(Records taken from a dataset)

___

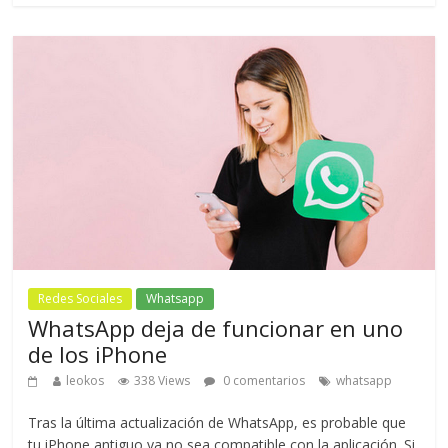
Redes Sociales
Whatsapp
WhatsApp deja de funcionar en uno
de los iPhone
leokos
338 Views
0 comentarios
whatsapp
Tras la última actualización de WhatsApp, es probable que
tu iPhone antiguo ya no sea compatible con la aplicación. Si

___

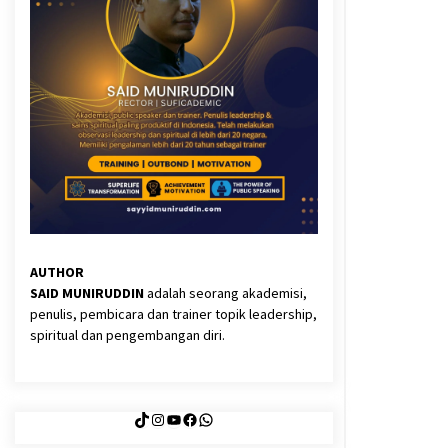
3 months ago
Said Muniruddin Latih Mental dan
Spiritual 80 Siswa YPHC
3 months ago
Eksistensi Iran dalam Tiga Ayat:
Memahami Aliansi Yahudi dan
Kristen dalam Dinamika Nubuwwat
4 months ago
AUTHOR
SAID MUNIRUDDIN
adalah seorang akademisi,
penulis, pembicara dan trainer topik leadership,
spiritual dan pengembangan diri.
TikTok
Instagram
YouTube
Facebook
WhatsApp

___

Copy out the listing lines verbatim, starting at the line containing "Redes Sociales" and continuing through the line containing "tu iPhone antiguo", with both of those lines included.

ANSWER TO THIS PROBLEM –
Redes Sociales
Whatsapp
WhatsApp deja de funcionar en uno
de los iPhone
leokos
338 Views
0 comentarios
whatsapp
Tras la última actualización de WhatsApp, es probable que
tu iPhone antiguo ya no sea compatible con la aplicación. Si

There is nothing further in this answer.